Pemerintah Filipina mengatakan sudah lebih 40 orang tewas dalam bentrokan antara tim khusus polisi dan anggota kelompok gerilyawan Muslim terbesar di negara itu, yang sedang berusaha membina kesepakatan damai dengan pemerintah.
Bentrokan itu terjadi sehari sebelum kongres bersidang untuk membahas Rancangan Undang-Undang yang akan mengarah ke pembentukan daerah otonomi di kawasan yang bergolak dan mayoritas penduduknya Muslim di bagian selatan negara itu.
Polisi di Filipina selatan mengatakan baik pasukan pemerintah maupun pemberontak tewas dalam bentrokan hari Minggu di kota Mamasapano di provinsi Maguindanao, kubu Front Pembebasan Islam Moro. Pasukan pemerintah dilaporkan mencari Zulkifli bin Hir, tersangka teroris dari Malaysia yang dikenal karena keahliannya membuat bom.
Kepala juru-runding perdamaian Front pembebasan Islam Moro mengatakan polisi seharusnya terlebih dulu memberitahu kelompok pemberontak bahwa polisi sedang melancarkan operasi di daerah mereka.
Ketua Komisi Transisi Mohagher Iqbal mengatakan "mutlak harus ada koordinasi."

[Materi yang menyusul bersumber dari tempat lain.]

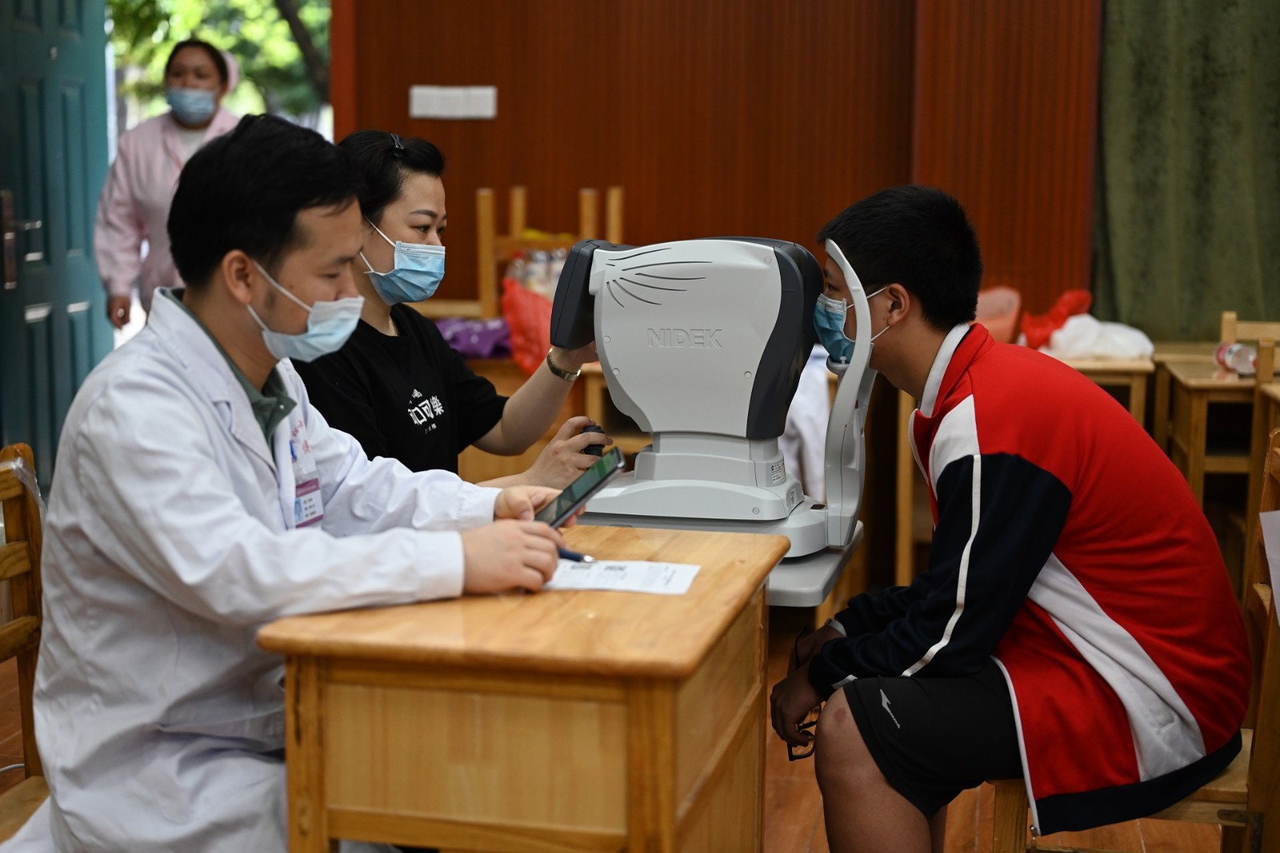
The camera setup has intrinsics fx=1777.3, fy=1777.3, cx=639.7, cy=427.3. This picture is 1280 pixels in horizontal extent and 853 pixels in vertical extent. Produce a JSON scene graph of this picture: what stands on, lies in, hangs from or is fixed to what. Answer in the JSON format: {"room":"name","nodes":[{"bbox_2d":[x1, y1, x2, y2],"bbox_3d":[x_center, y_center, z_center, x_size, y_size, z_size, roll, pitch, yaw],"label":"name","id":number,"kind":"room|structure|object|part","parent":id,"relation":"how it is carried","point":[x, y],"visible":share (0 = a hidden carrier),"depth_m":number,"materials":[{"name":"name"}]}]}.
{"room":"classroom","nodes":[
{"label":"classroom","id":0,"kind":"room"},
{"bbox_2d":[0,608,1242,852],"bbox_3d":[0.053,0.938,2.763,5.113,0.109,6.023,2,8,11],"label":"floor","id":1,"kind":"structure","parent":0,"point":[822,831],"depth_m":3.69,"materials":[{"name":"brown wood"}]},
{"bbox_2d":[0,442,51,843],"bbox_3d":[-0.785,0.494,2.443,0.480,0.885,0.516,2,8,11],"label":"wooden chair","id":2,"kind":"object","parent":1,"relation":"on","point":[29,699],"visible":0.56,"depth_m":2.62,"materials":[{"name":"brown wood"}]},
{"bbox_2d":[15,110,579,852],"bbox_3d":[-0.450,0.208,2.349,0.603,1.179,0.817,0,8,-6],"label":"man","id":3,"kind":"object","parent":2,"relation":"on","point":[249,247],"visible":0.92,"depth_m":2.16},
{"bbox_2d":[557,545,595,562],"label":"pen","id":4,"kind":"object","parent":3,"relation":"in","point":[570,555],"visible":0.51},
{"bbox_2d":[535,447,627,528],"bbox_3d":[-0.088,0.085,2.439,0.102,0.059,0.188,2,8,11],"label":"smartphone","id":5,"kind":"object","parent":3,"relation":"in","point":[592,488],"visible":0.8,"depth_m":2.42,"materials":[{"name":"black glass"}]},
{"bbox_2d":[96,37,241,330],"bbox_3d":[-1.663,-0.573,6.466,0.501,1.501,0.759,0,8,-2],"label":"woman","id":6,"kind":"object","parent":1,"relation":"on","point":[166,170],"visible":0.43,"depth_m":6.27},
{"bbox_2d":[291,126,612,492],"bbox_3d":[-0.406,0.000,3.425,0.572,1.008,0.747,4,9,28],"label":"woman","id":7,"kind":"object","parent":1,"relation":"on","point":[389,222],"visible":0.47,"depth_m":3.31},
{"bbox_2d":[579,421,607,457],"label":"joystick","id":8,"kind":"object","parent":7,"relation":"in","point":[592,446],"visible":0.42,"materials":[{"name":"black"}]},
{"bbox_2d":[254,522,785,852],"bbox_3d":[-0.109,0.553,2.348,0.480,0.725,0.762,2,8,11],"label":"wooden desk","id":9,"kind":"object","parent":1,"relation":"on","point":[660,598],"visible":0.93,"depth_m":2.00,"materials":[{"name":"brown wood"}]},
{"bbox_2d":[541,557,699,594],"bbox_3d":[-0.053,0.188,2.265,0.233,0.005,0.177,2,8,11],"label":"paper sheet","id":10,"kind":"object","parent":9,"relation":"on","point":[634,578],"visible":0.75,"depth_m":2.25,"materials":[{"name":"white paper"}]},
{"bbox_2d":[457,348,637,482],"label":"back table","id":11,"kind":"object","parent":1,"relation":"on","point":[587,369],"visible":0.16,"depth_m":5.37,"materials":[{"name":"brown wood"}]},
{"bbox_2d":[433,314,513,359],"bbox_3d":[-0.547,-0.289,5.746,0.358,0.125,0.262,2,8,11],"label":"purple bag","id":12,"kind":"object","parent":11,"relation":"on","point":[472,349],"visible":0.64,"depth_m":5.66,"materials":[{"name":"purple plastic"}]},
{"bbox_2d":[500,276,556,371],"bbox_3d":[-0.306,-0.310,5.558,0.275,0.282,0.259,2,8,11],"label":"red plastic bag","id":13,"kind":"object","parent":11,"relation":"on","point":[522,309],"visible":0.57,"depth_m":5.50,"materials":[{"name":"red plastic"}]},
{"bbox_2d":[474,183,628,319],"bbox_3d":[-0.266,-0.244,5.819,0.487,1.039,0.442,2,8,11],"label":"wooden chair","id":14,"kind":"object","parent":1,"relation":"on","point":[482,254],"visible":0.39,"depth_m":5.84,"materials":[{"name":"brown wood"}]},
{"bbox_2d":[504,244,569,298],"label":"plastic bottle","id":15,"kind":"object","parent":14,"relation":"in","point":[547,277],"visible":0.36,"depth_m":5.72,"materials":[{"name":"clear plastic"}]},
{"bbox_2d":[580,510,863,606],"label":"table","id":16,"kind":"object","parent":1,"relation":"on","point":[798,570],"visible":0.21,"depth_m":2.66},
{"bbox_2d":[552,228,877,565],"bbox_3d":[0.115,-0.077,2.843,0.519,0.493,0.398,2,8,11],"label":"machine","id":17,"kind":"object","parent":16,"relation":"on","point":[698,282],"visible":0.97,"depth_m":2.77,"materials":[{"name":"white plastic"}]},
{"bbox_2d":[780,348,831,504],"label":"white cloth","id":18,"kind":"object","parent":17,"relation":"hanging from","point":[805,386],"visible":0.37,"depth_m":4.90,"materials":[{"name":"white fabric"}]},
{"bbox_2d":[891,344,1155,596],"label":"wooden desk","id":19,"kind":"object","parent":1,"relation":"on","point":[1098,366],"visible":0.27,"depth_m":5.27,"materials":[{"name":"brown wood"}]},
{"bbox_2d":[972,285,1021,343],"bbox_3d":[1.063,-0.341,5.694,0.293,0.190,0.309,2,8,11],"label":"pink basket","id":20,"kind":"object","parent":19,"relation":"on","point":[1006,324],"visible":0.55,"depth_m":5.64,"materials":[{"name":"pink plastic"}]},
{"bbox_2d":[1017,288,1092,350],"bbox_3d":[1.333,-0.342,5.719,0.242,0.197,0.229,2,8,11],"label":"red plastic bag","id":21,"kind":"object","parent":19,"relation":"on","point":[1043,326],"visible":0.73,"depth_m":5.67,"materials":[{"name":"red plastic"}]},
{"bbox_2d":[1046,313,1155,361],"bbox_3d":[1.433,-0.280,5.534,0.328,0.129,0.267,2,8,11],"label":"plastic bag","id":22,"kind":"object","parent":19,"relation":"on","point":[1068,329],"visible":0.86,"depth_m":5.46,"materials":[{"name":"white plastic"}]},
{"bbox_2d":[992,426,1279,852],"bbox_3d":[0.801,0.464,2.752,0.462,0.894,0.467,2,8,11],"label":"wooden chair","id":23,"kind":"object","parent":1,"relation":"on","point":[1223,822],"visible":0.4,"depth_m":2.62,"materials":[{"name":"brown wood"}]},
{"bbox_2d":[767,183,1257,852],"bbox_3d":[0.558,0.217,2.676,0.615,1.096,0.649,-1,8,-12],"label":"man","id":24,"kind":"object","parent":23,"relation":"on","point":[1055,483],"visible":0.99,"depth_m":2.52},
{"bbox_2d":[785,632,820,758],"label":"eyeglasses","id":25,"kind":"object","parent":24,"relation":"in","point":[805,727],"visible":0.3,"depth_m":2.62,"materials":[{"name":"black plastic"}]},
{"bbox_2d":[1259,508,1279,618],"bbox_3d":[0.996,0.201,2.500,0.222,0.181,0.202,2,8,11],"label":"paper","id":26,"kind":"object","parent":23,"relation":"attached to","point":[1278,593],"visible":0.99,"depth_m":2.56,"materials":[{"name":"white paper"}]},
{"bbox_2d":[1150,345,1277,579],"bbox_3d":[1.927,0.191,5.353,0.695,0.742,0.623,2,8,11],"label":"wooden desk","id":27,"kind":"object","parent":1,"relation":"on","point":[1201,404],"visible":0.54,"depth_m":5.21,"materials":[{"name":"brown wood"}]},
{"bbox_2d":[1213,341,1258,374],"bbox_3d":[1.756,-0.206,5.203,0.091,0.097,0.149,-1,8,-9],"label":"plastic bottle","id":28,"kind":"object","parent":27,"relation":"on","point":[1236,346],"visible":0.84,"depth_m":5.17,"materials":[{"name":"clear plastic"}]},
{"bbox_2d":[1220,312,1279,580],"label":"wooden chair","id":29,"kind":"object","parent":1,"relation":"on","point":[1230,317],"visible":0.55,"depth_m":5.05,"materials":[{"name":"brown wood"}]},
{"bbox_2d":[329,0,1104,322],"bbox_3d":[0.603,-1.139,5.982,3.374,3.098,0.257,2,8,11],"label":"wooden wall","id":30,"kind":"structure","parent":0,"point":[640,182],"depth_m":6.02,"materials":[{"name":"brown wood"}]},
{"bbox_2d":[0,0,112,486],"bbox_3d":[-2.062,-0.840,6.047,0.147,2.460,1.184,2,8,11],"label":"blue door","id":31,"kind":"structure","parent":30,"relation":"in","point":[83,322],"depth_m":6.15,"materials":[{"name":"teal paint"}]},
{"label":"door handle","id":32,"kind":"part","parent":31,"relation":"part of","materials":[{"name":"metal"}]},
{"bbox_2d":[408,84,496,119],"bbox_3d":[-0.637,-1.115,6.099,0.263,0.107,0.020,2,8,11],"label":"light switch","id":33,"kind":"object","parent":30,"relation":"attached to","point":[434,90],"visible":0.97,"depth_m":6.09,"materials":[{"name":"white"}]},
{"bbox_2d":[1093,0,1279,340],"bbox_3d":[2.082,-1.127,5.686,1.247,2.960,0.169,2,8,11],"label":"green curtain","id":34,"kind":"object","parent":30,"relation":"attached to","point":[1254,304],"visible":0.83,"depth_m":5.76,"materials":[{"name":"green fabric"}]},
{"label":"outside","id":35,"kind":"structure","parent":0,"visible":0},
{"label":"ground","id":36,"kind":"structure","parent":35,"visible":0},
{"bbox_2d":[108,0,331,125],"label":"tree","id":37,"kind":"object","parent":36,"relation":"on","point":[214,6],"visible":0.2,"materials":[{"name":"green plant"}]}
]}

"Banyak orang berpendapat, memecahkan satu masalah hanya menimbulkan banyak masalah lain. Dan itu berdampak luas pada rancangan Undang-Undang Dasar Bangsamoro, yang sedang dipertimbangkan di Kongres," kata Iqbal.
Ketua Komisi Pemerintah Daerah di Senat, Ferdinand Marcos Junior menangguhkan sidang tentang rancangan undang-undang itu. Dalam pernyataan, ia menyebutkan, mereka tidak bisa bergerak maju "kalau terus ada keraguan yang serius mengenai situasi keamanan di selatan." Anggota DPR Rufus Biazon, ketua Komisi Ad Hoc tentang Undang-Undang Dasar Bangsamoro, juga mengeluarkan resolusi yang menangguhkan sidang terkait keamanan dan penegakan hukum. Komisi Ad Hoc itu juga menyerukan penyidikan atas bentrokan hari Minggu.
Namun, komisi Senat yang membahas sah-tidaknya rancangan undang-undang yang akan mengarah ke pembentukan daerah otonom yang disebut Bangsamoro, hari Senin tetap bersidang meskipun adanya kekerasan itu.
Itu adalah bentrokan besar pertama antara kedua pihak sejak pemberontak dan pemerintah menandatangani perjanjian damai Maret lalu. Pakta itu bertujuan mengakhiri bentrokan selama 40 tahun di selatan yang menewaskan lebih dari 120 ribu orang dan memaksa jutaan orang mengungsi. Setelah melalui perundingan bertahun-tahun, dan masa transisi ini, kedua pihak telah menempatkan tim pemantau gencatan senjata internasional.
Juru-runding perdamaian menetapkan tenggat waktu bagi penerapan semua komponen pakta itu menjelang pertengahan tahun 2016, ketika masa jabatan Presiden Benigno Aquino berakhir. Sebelum itu, undang-undang tadi harus disetujui, referendum diadakan di wilayah yang terimbas supaya penduduk bisa menentukan apakah mereka ingin menjadi bagian dari wilayah yang baru, dan pemerintahan parlementer akan berfungsi setelah pemilu Mei 2016.